[Directions] In the data below, find each line carrying the string "pixels" and copy it out.
** Opening Record set block **
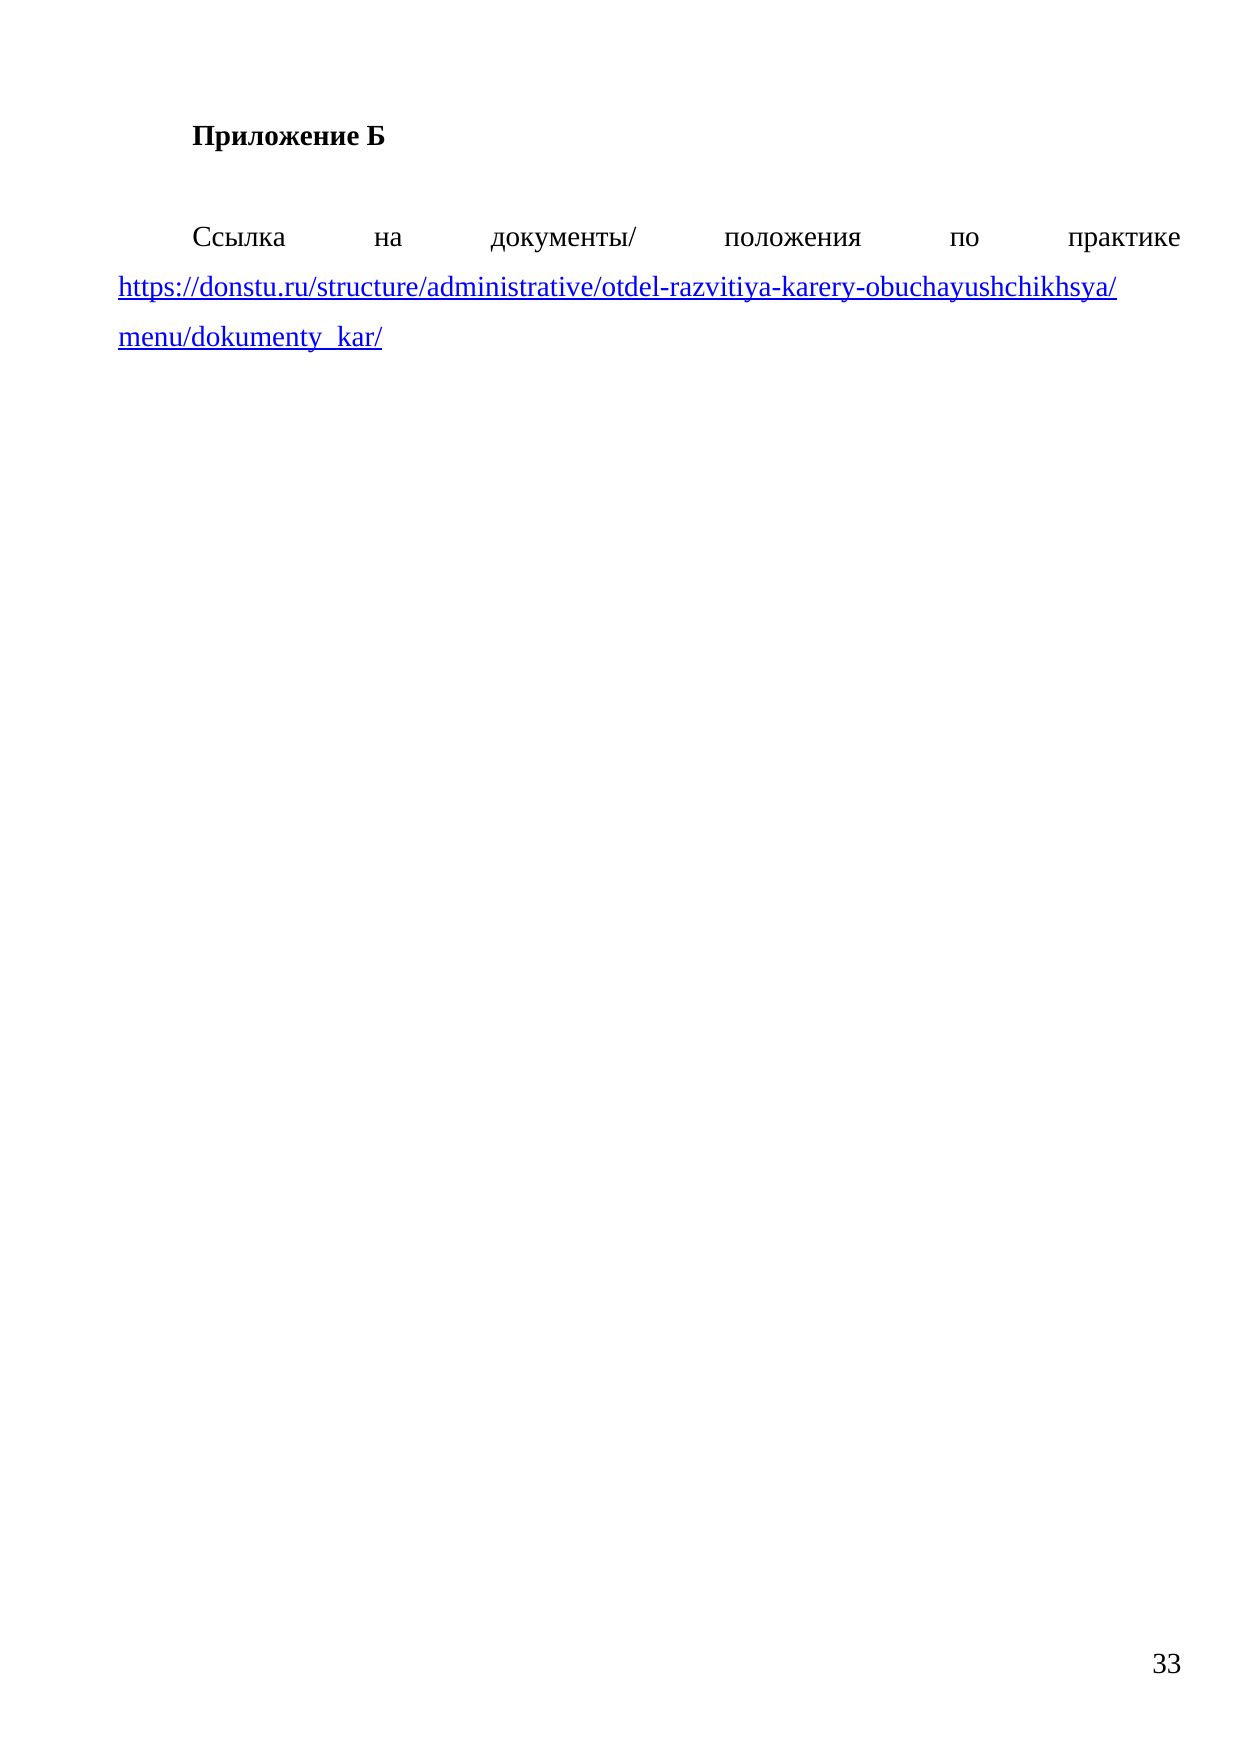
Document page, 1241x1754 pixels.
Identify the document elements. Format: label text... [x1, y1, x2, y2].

text Ссылка на документы/ положения по практике https://donstu.ru/structure/administrative/otdel-razvitiya-karery-obuchayushchikhsya/menu/dokumenty_kar/ [118, 219, 1181, 353]
text Приложение Б [118, 118, 1181, 152]
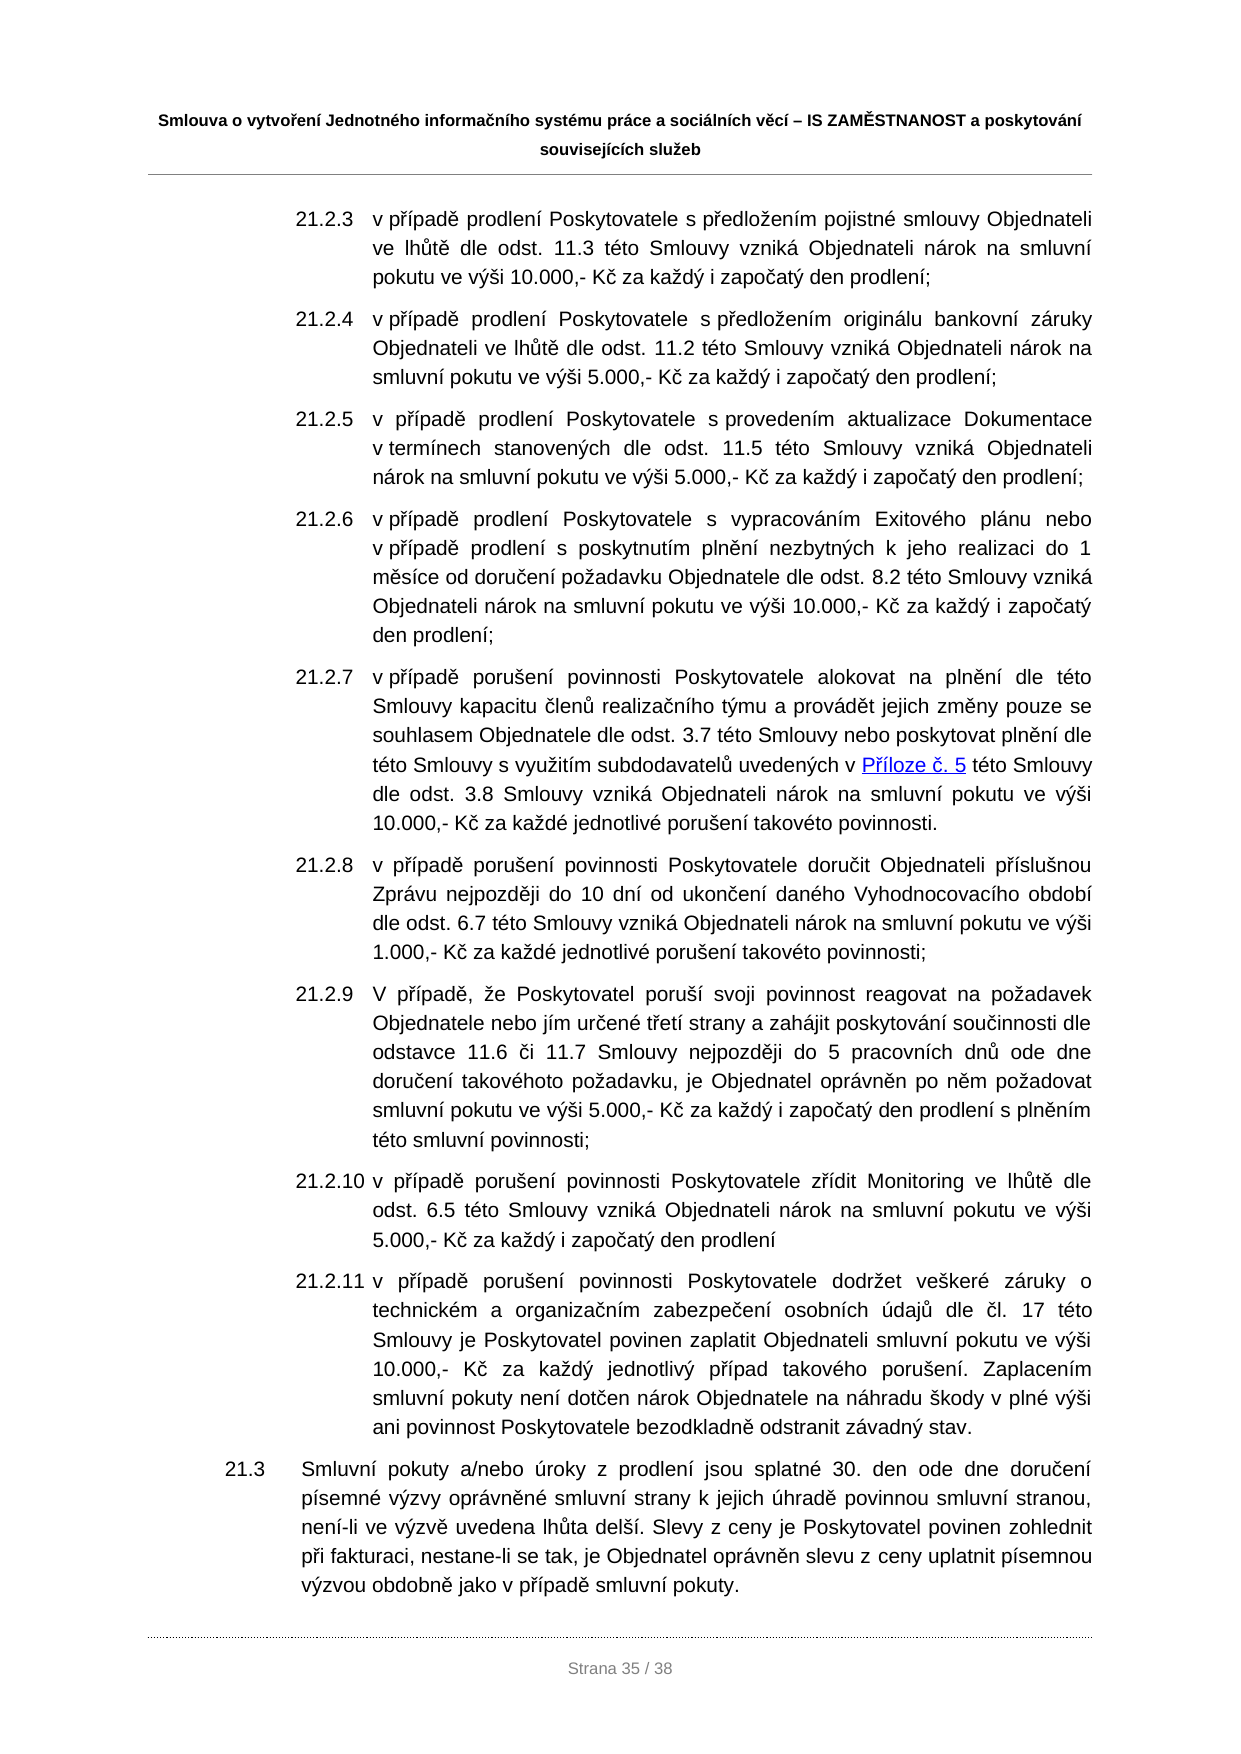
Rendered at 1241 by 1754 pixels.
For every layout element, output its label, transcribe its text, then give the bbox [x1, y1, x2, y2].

list v případě prodlení Poskytovatele s předložením pojistné smlouvy Objednateli ve lhůtě dle odst. 11.3 této Smlouvy vzniká Objednateli nárok na smluvní pokutu ve výši 10.000,- Kč za každý i započatý den prodlení; [295, 203, 1092, 290]
list V případě, že Poskytovatel poruší svoji povinnost reagovat na požadavek Objednatele nebo jím určené třetí strany a zahájit poskytování součinnosti dle odstavce 11.6 či 11.7 Smlouvy nejpozději do 5 pracovních dnů ode dne doručení takovéhoto požadavku, je Objednatel oprávněn po něm požadovat smluvní pokutu ve výši 5.000,- Kč za každý i započatý den prodlení s plněním této smluvní povinnosti; [295, 978, 1092, 1153]
list v případě porušení povinnosti Poskytovatele doručit Objednateli příslušnou Zprávu nejpozději do 10 dní od ukončení daného Vyhodnocovacího období dle odst. 6.7 této Smlouvy vzniká Objednateli nárok na smluvní pokutu ve výši 1.000,- Kč za každé jednotlivé porušení takovéto povinnosti; [295, 849, 1092, 965]
list v případě porušení povinnosti Poskytovatele dodržet veškeré záruky o technickém a organizačním zabezpečení osobních údajů dle čl. 17 této Smlouvy je Poskytovatel povinen zaplatit Objednateli smluvní pokutu ve výši 10.000,- Kč za každý jednotlivý případ takového porušení. Zaplacením smluvní pokuty není dotčen nárok Objednatele na náhradu škody v plné výši ani povinnost Poskytovatele bezodkladně odstranit závadný stav. [295, 1265, 1092, 1440]
list v případě prodlení Poskytovatele s vypracováním Exitového plánu nebo v případě prodlení s poskytnutím plnění nezbytných k jeho realizaci do 1 měsíce od doručení požadavku Objednatele dle odst. 8.2 této Smlouvy vzniká Objednateli nárok na smluvní pokutu ve výši 10.000,- Kč za každý i započatý den prodlení; [295, 503, 1092, 649]
list Smluvní pokuty a/nebo úroky z prodlení jsou splatné 30. den ode dne doručení písemné výzvy oprávněné smluvní strany k jejich úhradě povinnou smluvní stranou, není-li ve výzvě uvedena lhůta delší. Slevy z ceny je Poskytovatel povinen zohlednit při fakturaci, nestane-li se tak, je Objednatel oprávněn slevu z ceny uplatnit písemnou výzvou obdobně jako v případě smluvní pokuty. [224, 1453, 1092, 1599]
list v případě porušení povinnosti Poskytovatele alokovat na plnění dle této Smlouvy kapacitu členů realizačního týmu a provádět jejich změny pouze se souhlasem Objednatele dle odst. 3.7 této Smlouvy nebo poskytovat plnění dle této Smlouvy s využitím subdodavatelů uvedených v Příloze č. 5 této Smlouvy dle odst. 3.8 Smlouvy vzniká Objednateli nárok na smluvní pokutu ve výši 10.000,- Kč za každé jednotlivé porušení takovéto povinnosti. [295, 661, 1092, 836]
list v případě prodlení Poskytovatele s předložením originálu bankovní záruky Objednateli ve lhůtě dle odst. 11.2 této Smlouvy vzniká Objednateli nárok na smluvní pokutu ve výši 5.000,- Kč za každý i započatý den prodlení; [295, 303, 1092, 390]
list v případě prodlení Poskytovatele s provedením aktualizace Dokumentace v termínech stanovených dle odst. 11.5 této Smlouvy vzniká Objednateli nárok na smluvní pokutu ve výši 5.000,- Kč za každý i započatý den prodlení; [295, 403, 1092, 490]
list v případě porušení povinnosti Poskytovatele zřídit Monitoring ve lhůtě dle odst. 6.5 této Smlouvy vzniká Objednateli nárok na smluvní pokutu ve výši 5.000,- Kč za každý i započatý den prodlení [295, 1165, 1092, 1253]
** Closing Record set block **
[Reply]
Document page, 1241x1754 pixels.
Rendered at 1241 by 1754 pixels.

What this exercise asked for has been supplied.